Israeli officials, ostensibly including the IDF and the Defense Ministry’s Coordinator of Civilian Affairs in the Territories (COGAT) unit which is responsible for, among other tasks, coordinating the entry of humanitarian aid into Gaza, will be banned by law from having any contact with UNRWA officials.
UNRWA however is one of the most important agencies supplying humanitarian aid to the Gazan population during the current conflict, taking delivery of consignments from the Gaza border crossings and helping distribute it to the Palestinian population inside the territory.
Coordination of the collection of aid from the border crossings between UNRWA and COGAT would therefore appear to be impossible, as would coordinating the delivery of the aid inside Gaza between the UNRWA and the IDF.
Additionally, if UNRWA cannot coordinate its movements, its staff would be at grave risk of being targeted by the IDF as they move about Gaza, rendering such operations too hazardous to carry out.
On a technical level, UNRWA and especially its local staff would in theory be able to conduct the other services it provides in Gaza such as health care and education since Israel has not prohibited such activity.
Similar to the West Bank though, it would appear that foreign nationals working for UNRWA will not be able to obtain the necessary visas and other documentation necessary to enter Gaza.
UNRWA’s ability to at least import aid into Gaza and get its foreign personnel into the territory would be easier under these circumstances if the Rafah border crossing between Egypt and Gaza was open, but Egypt closed the crossing after Israel took control of Rafah in an operation beginning in May.
International legal obligations
The legal implications of Israel’s new laws against UNRWA might not be confined to its ability to operate, and could also extend to its responsibilities under international law to ensure that Palestinians in Gaza do not starve.
The Fourth Geneva Convention to which Israel is a signatory, and its additional protocols, which Israel has not signed, are generally seen to require that the provision of humanitarian relief be facilitated to a civilian population in times of war, although there are exceptions.
Additionally, international law forbids the use of starvation as a weapon of war, while the Genocide Convention which Israel has also signed prohibits a country from deliberately creating conditions designed to destroy a group of people.
Prof.
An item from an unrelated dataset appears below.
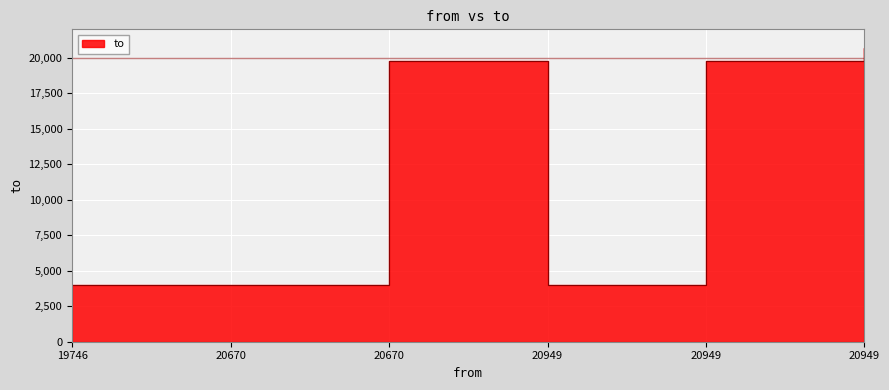

Does the chart display data point markers on the line(s)?

No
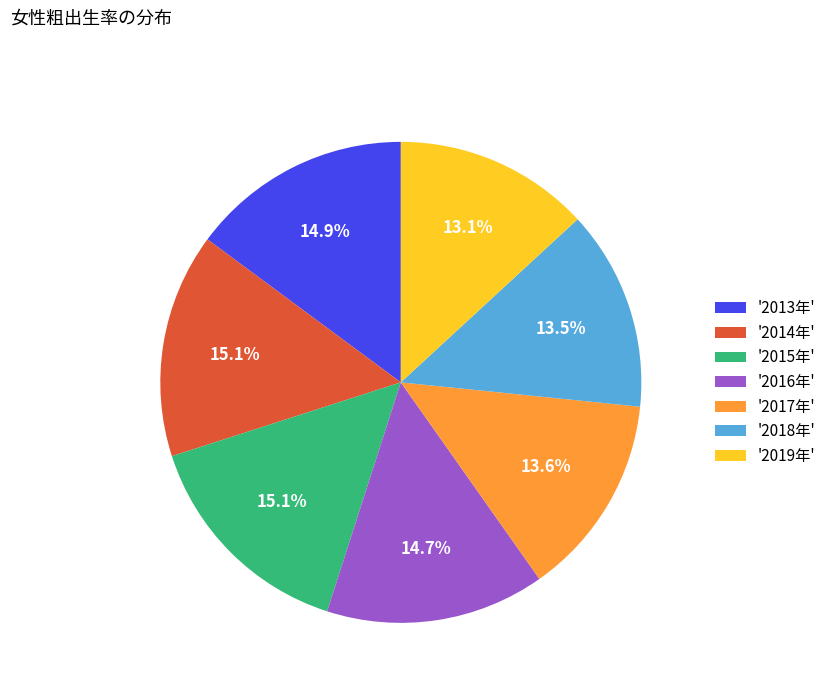

Is there a majority slice in this chart?

No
Yuval Shany of Hebrew University’s Faculty of Law said that UNRWA remains at the heard of the effort to provide humanitarian relief to Gaza’s civilian population which has faced severe deprivation and hardship throughout the current conflict.
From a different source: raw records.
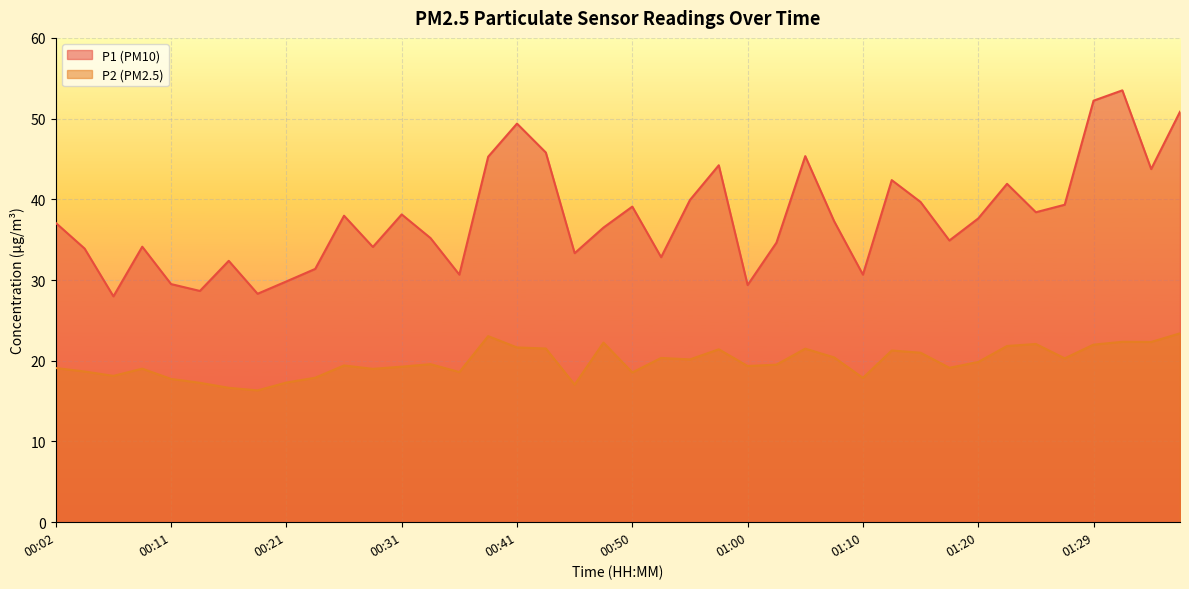

Is the value of P2 at 01:00 greater than the value of P1 at 00:21?

No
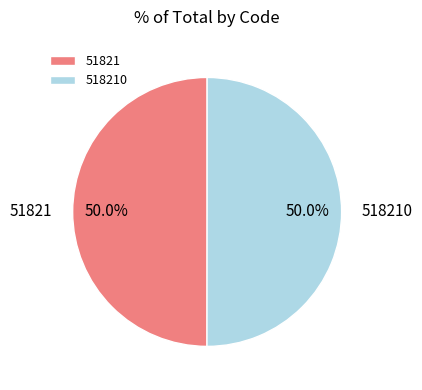

True or false: 518210 accounts for 50% of the total.

True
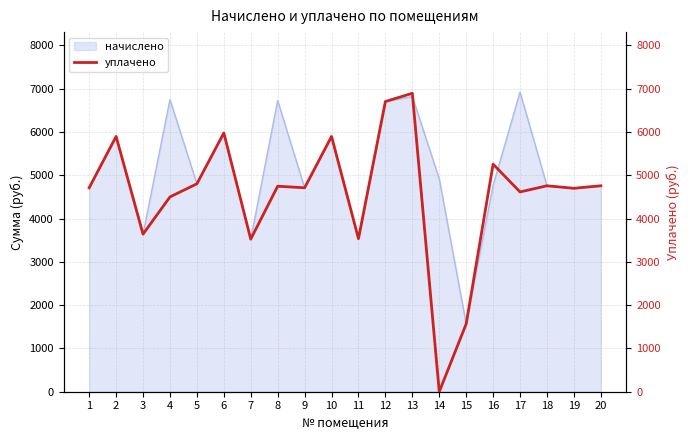

Which has a higher value, 7 or 11?

11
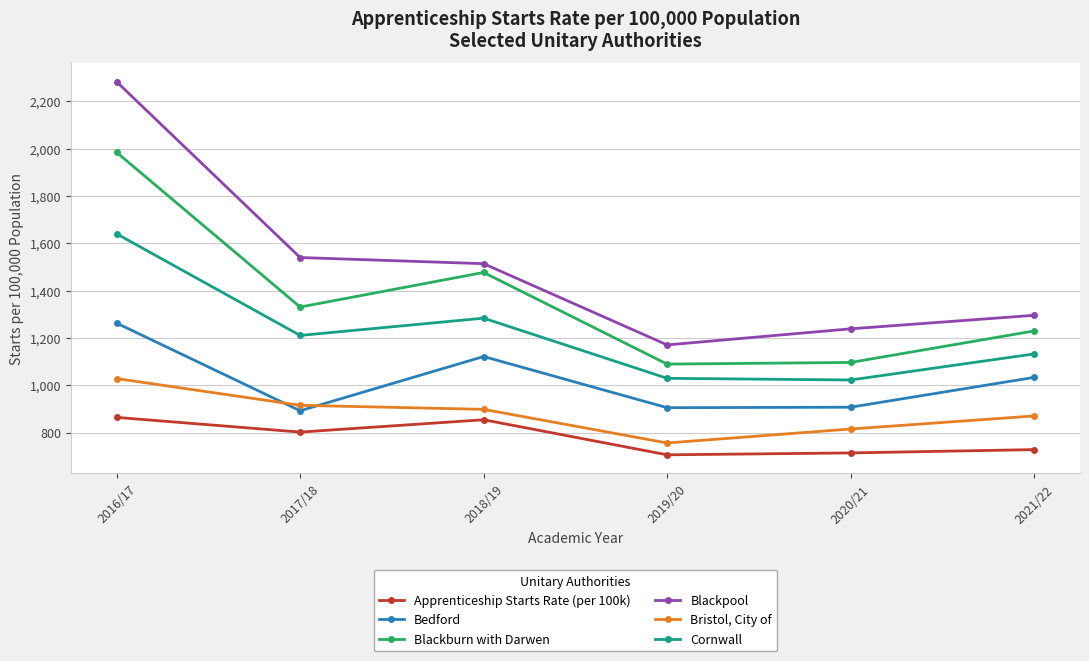

List the series in order of their peak value, highest first.

Blackpool, Blackburn with Darwen, Cornwall, Bedford, Bristol, City of, Apprenticeship Starts Rate (per 100k)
“If you have an obligation to provide for the needs of the local population, and the one organization which is carrying most of that burden you refuse to deal with then you are setting yourself on a course to violate those obligations,” said Shany.
He also pointed out that the government has not put forward a plan to find an alternative to UNRWA — an organization he added he was “not a fan of” — and said doing so within 90 days when fighting is still raging “does not look like a very realistic plan.”
Shany’s comments have been echoed by senior UN officials, including the head of the World Health Organization (WHO), the UN Secretary General, and the head of UNRWA.
WHO Director-General Tedros Adhanom Ghebreyesus described UNRWA “an irreplaceable lifeline to the Palestinian people,” and said that the legislation “barring UNRWA from its life-saving and health-protecting work” would have “devastating consequences.”
Said the WHO director “It contravenes Israel’s obligations and responsibilities, and threatens the lives and health of all those who depend on UNRWA.”
And the Adalah organization which provides legal aid to Arab citizens of Israel and Palestinians under Israeli control talked more broadly of possibly Israeli culpability if the restrictions on UNRWA have catastrophic humanitarian consequences for Palestinian civilians in Gaza.
The legislation, Adalah said in a statement to the press, “violates a range of Israel’s international legal obligations, including those under the Genocide Convention and the Rome Statute of the International Criminal Court,” alluding to criminal responsibility for such actions.